#### DIRECTIVE
Reproduce the items verbatim, starting with the line that contains "table_cell Kalvarijos savivaldybės Sangrūdos" and continuing through the last line of the items, with both ends included.

[Start of DATASET RECORDS]

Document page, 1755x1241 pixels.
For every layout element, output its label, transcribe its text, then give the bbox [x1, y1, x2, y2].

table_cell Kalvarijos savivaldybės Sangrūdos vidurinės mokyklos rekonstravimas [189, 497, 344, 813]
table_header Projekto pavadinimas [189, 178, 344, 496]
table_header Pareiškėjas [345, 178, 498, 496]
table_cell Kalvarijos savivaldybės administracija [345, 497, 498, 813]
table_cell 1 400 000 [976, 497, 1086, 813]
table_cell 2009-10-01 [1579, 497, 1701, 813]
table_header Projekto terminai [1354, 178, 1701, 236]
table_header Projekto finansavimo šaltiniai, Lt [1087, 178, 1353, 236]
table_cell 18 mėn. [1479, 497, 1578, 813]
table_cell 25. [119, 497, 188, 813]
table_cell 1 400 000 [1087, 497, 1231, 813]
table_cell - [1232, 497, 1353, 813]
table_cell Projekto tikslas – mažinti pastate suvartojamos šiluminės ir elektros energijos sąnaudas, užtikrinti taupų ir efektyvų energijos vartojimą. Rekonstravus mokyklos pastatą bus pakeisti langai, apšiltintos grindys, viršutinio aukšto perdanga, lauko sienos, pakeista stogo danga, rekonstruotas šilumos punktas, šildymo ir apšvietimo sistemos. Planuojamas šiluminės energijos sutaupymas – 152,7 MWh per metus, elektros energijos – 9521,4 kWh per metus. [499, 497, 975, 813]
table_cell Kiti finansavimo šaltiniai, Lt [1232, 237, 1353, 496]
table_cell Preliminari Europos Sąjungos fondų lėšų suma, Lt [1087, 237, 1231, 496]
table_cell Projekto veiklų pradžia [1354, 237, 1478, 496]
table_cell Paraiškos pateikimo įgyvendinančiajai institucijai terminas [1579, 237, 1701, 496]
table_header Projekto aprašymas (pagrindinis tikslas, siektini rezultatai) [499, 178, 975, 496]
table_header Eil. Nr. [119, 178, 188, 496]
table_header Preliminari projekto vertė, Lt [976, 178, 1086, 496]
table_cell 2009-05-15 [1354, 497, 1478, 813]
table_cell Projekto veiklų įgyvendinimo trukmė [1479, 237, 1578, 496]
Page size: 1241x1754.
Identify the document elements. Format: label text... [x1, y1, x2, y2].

[End of DATASET RECORDS]

#### OUTPUT FOR THIS EXERCISE
table_cell Kalvarijos savivaldybės Sangrūdos vidurinės mokyklos rekonstravimas [189, 497, 344, 813]
table_header Projekto pavadinimas [189, 178, 344, 496]
table_header Pareiškėjas [345, 178, 498, 496]
table_cell Kalvarijos savivaldybės administracija [345, 497, 498, 813]
table_cell 1 400 000 [976, 497, 1086, 813]
table_cell 2009-10-01 [1579, 497, 1701, 813]
table_header Projekto terminai [1354, 178, 1701, 236]
table_header Projekto finansavimo šaltiniai, Lt [1087, 178, 1353, 236]
table_cell 18 mėn. [1479, 497, 1578, 813]
table_cell 25. [119, 497, 188, 813]
table_cell 1 400 000 [1087, 497, 1231, 813]
table_cell - [1232, 497, 1353, 813]
table_cell Projekto tikslas – mažinti pastate suvartojamos šiluminės ir elektros energijos sąnaudas, užtikrinti taupų ir efektyvų energijos vartojimą. Rekonstravus mokyklos pastatą bus pakeisti langai, apšiltintos grindys, viršutinio aukšto perdanga, lauko sienos, pakeista stogo danga, rekonstruotas šilumos punktas, šildymo ir apšvietimo sistemos. Planuojamas šiluminės energijos sutaupymas – 152,7 MWh per metus, elektros energijos – 9521,4 kWh per metus. [499, 497, 975, 813]
table_cell Kiti finansavimo šaltiniai, Lt [1232, 237, 1353, 496]
table_cell Preliminari Europos Sąjungos fondų lėšų suma, Lt [1087, 237, 1231, 496]
table_cell Projekto veiklų pradžia [1354, 237, 1478, 496]
table_cell Paraiškos pateikimo įgyvendinančiajai institucijai terminas [1579, 237, 1701, 496]
table_header Projekto aprašymas (pagrindinis tikslas, siektini rezultatai) [499, 178, 975, 496]
table_header Eil. Nr. [119, 178, 188, 496]
table_header Preliminari projekto vertė, Lt [976, 178, 1086, 496]
table_cell 2009-05-15 [1354, 497, 1478, 813]
table_cell Projekto veiklų įgyvendinimo trukmė [1479, 237, 1578, 496]
Page size: 1241x1754.
Identify the document elements. Format: label text... [x1, y1, x2, y2].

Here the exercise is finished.